# PASSAGE SHOWN:
The Vegan-Bacon Divide

Today I met up with Bryce Digdug for our weekly brunch at Carnivore, the posh restaurant at the Duck Creeke Inn on 22nd Street. Dinner at Carnivore is much too rich for my blood, but it's rare I miss brunch, usually ordering their signature dish -- ostrich eggs benedict with foie gras aspic. Bryce had the same but with a side of pan seared arugula.

Our usual discussion of art, Godard and cuckoo clock repair shifted to this week's election. Though overshadowed by national and state races, we both are curious about the impact of the passage of Proposition BK. Even the landmark Duck Creeke and Carnivore are direct in the line of fire of this controversial initiative that builds on the momentum of the recent banning of Happy Meals from San Francisco.

Proposition BK allowed each precinct in the city to set local regulations on the sale and distribution of animal products. The western Mission -- where Bryce lives and the Duck Creeke is located --will be completely vegan. Even Shoe Biz will be forced to sell nothing but synthetic footwear once the bill goes into effect in January. The Duck Creeke may be spared since it has historic landmark status.

# YOUR GOAL:
Write out the Proposition BK passage from "The Vegan-Bacon Divide" to "from San Francisco.", replacing "Carnivore" with "Herbivore" each time it appears. None of the lines are needed for the work here.

# COLLECTED DATA:
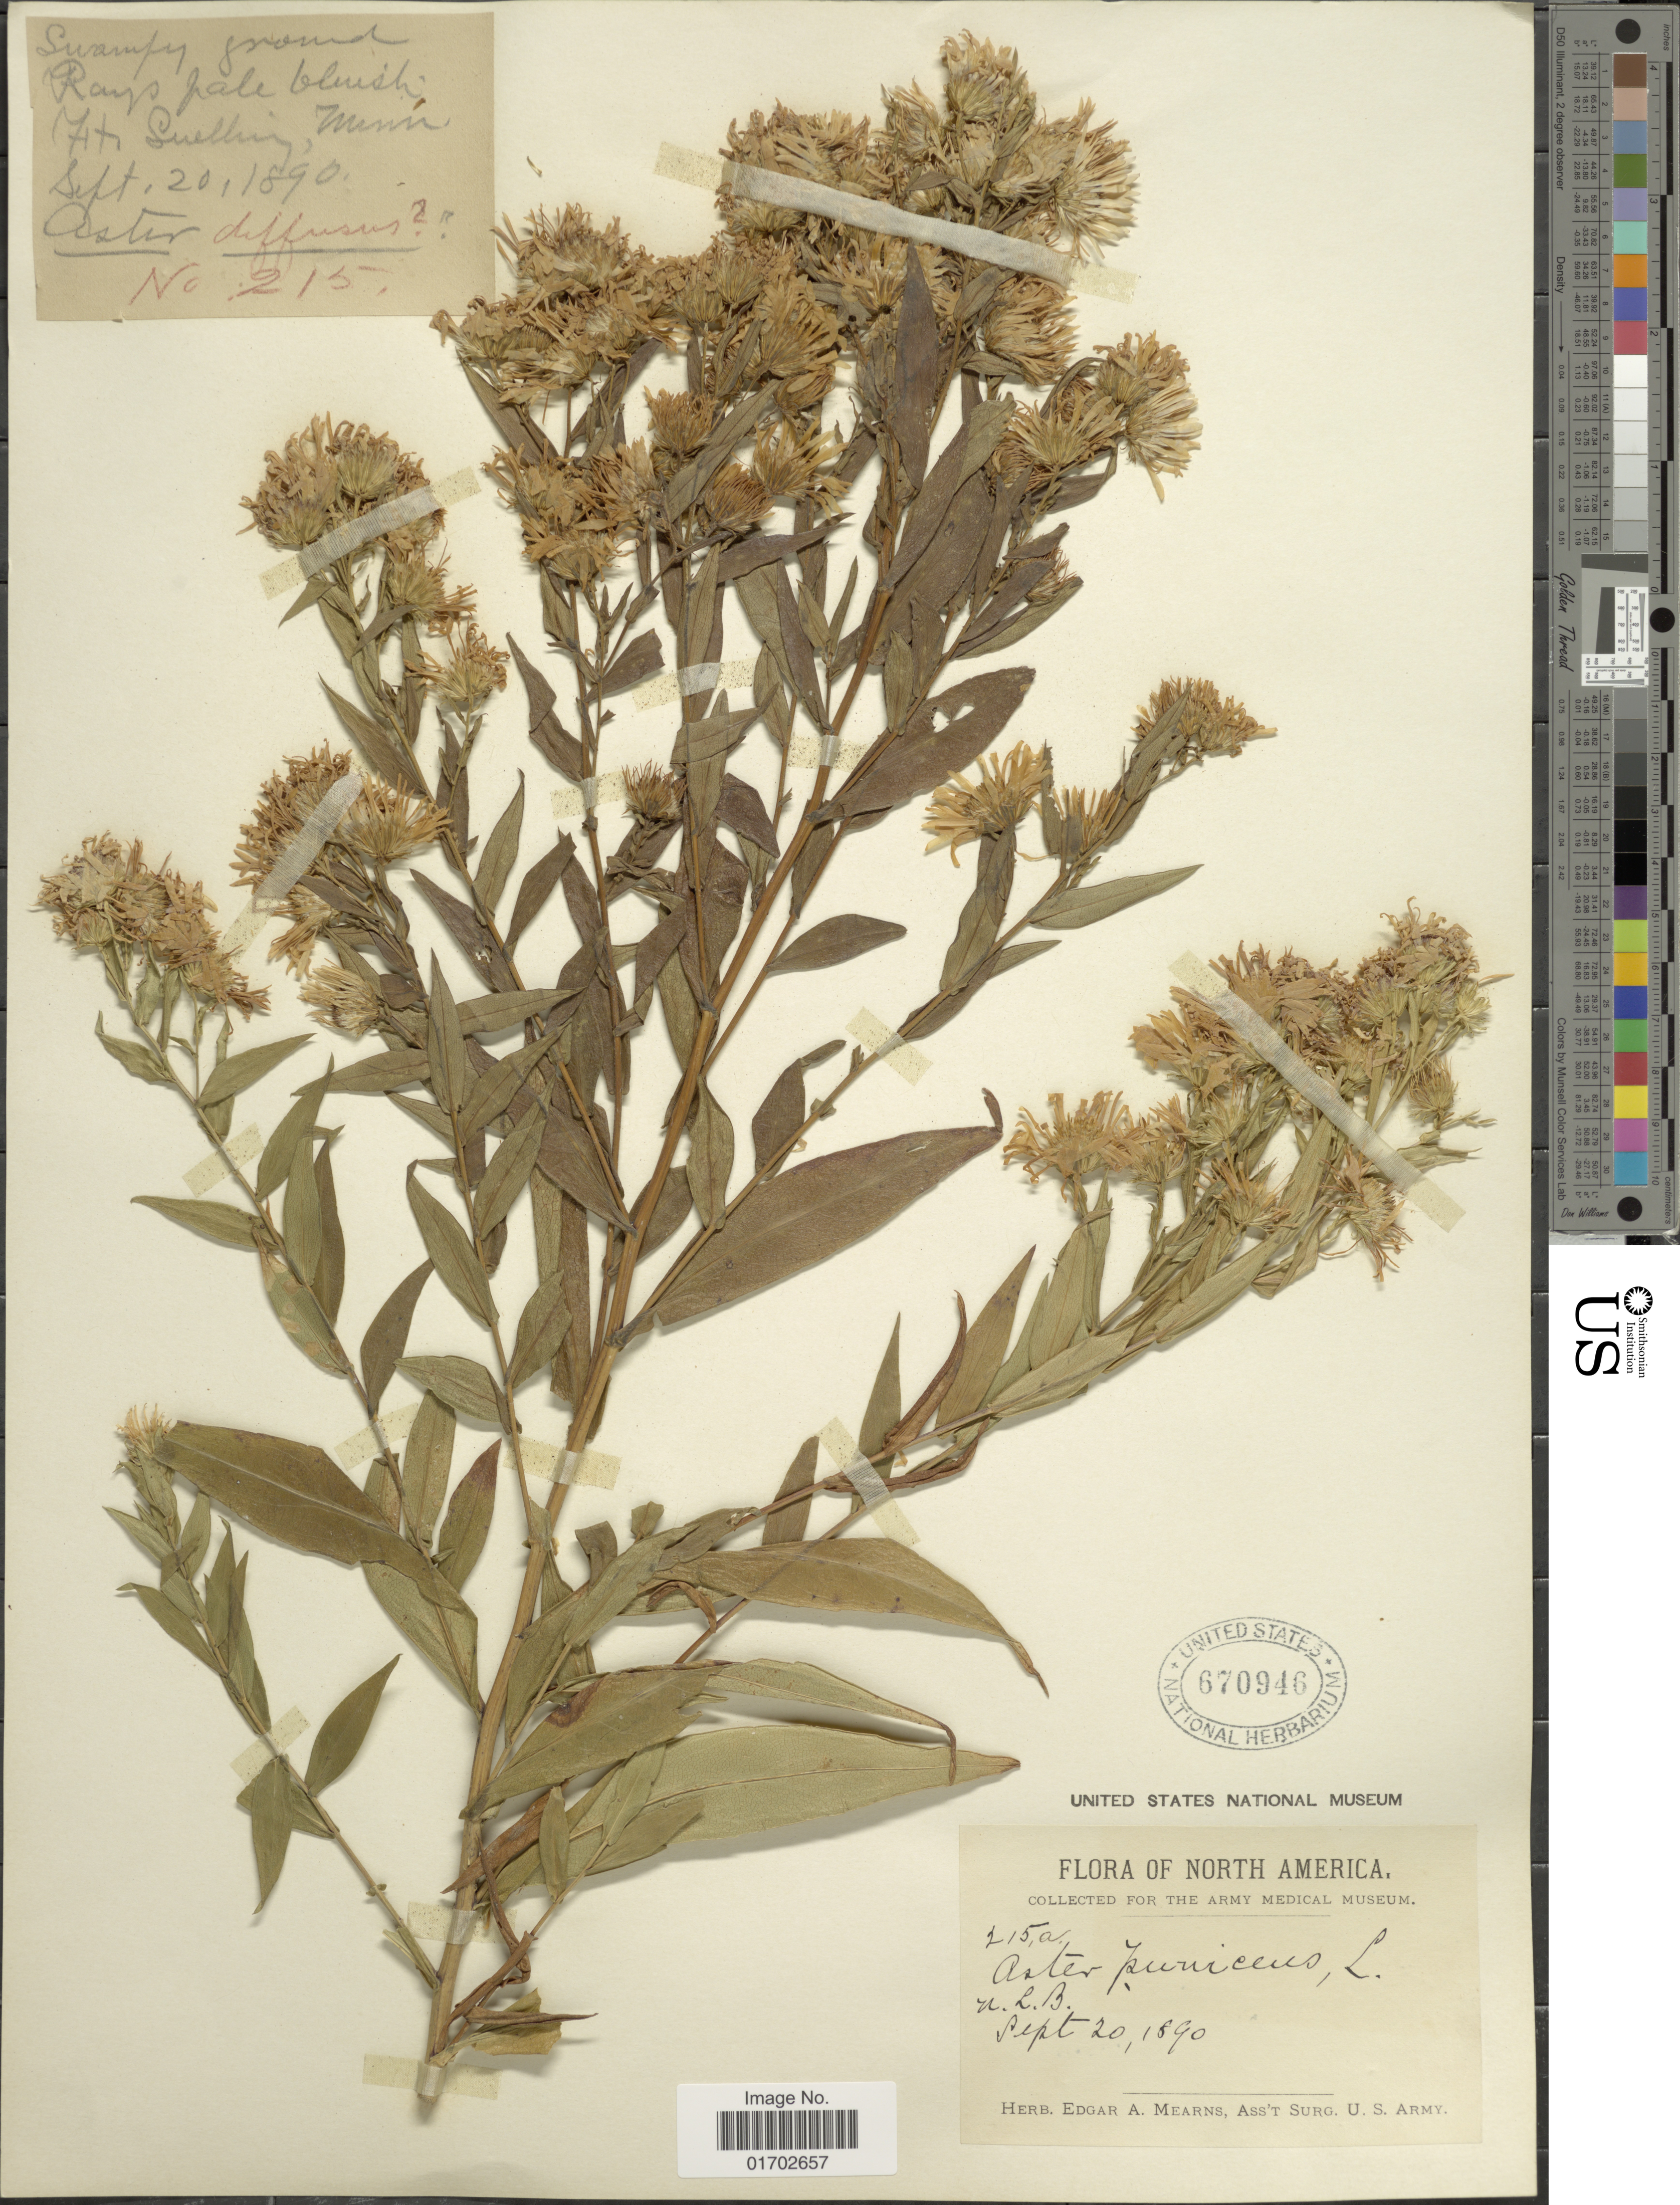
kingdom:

# ANSWER TO THIS PROBLEM:
The Vegan-Bacon Divide

Today I met up with Bryce Digdug for our weekly brunch at Herbivore, the posh restaurant at the Duck Creeke Inn on 22nd Street. Dinner at Herbivore is much too rich for my blood, but it's rare I miss brunch, usually ordering their signature dish -- ostrich eggs benedict with foie gras aspic. Bryce had the same but with a side of pan seared arugula.

Our usual discussion of art, Godard and cuckoo clock repair shifted to this week's election. Though overshadowed by national and state races, we both are curious about the impact of the passage of Proposition BK. Even the landmark Duck Creeke and Herbivore are direct in the line of fire of this controversial initiative that builds on the momentum of the recent banning of Happy Meals from San Francisco.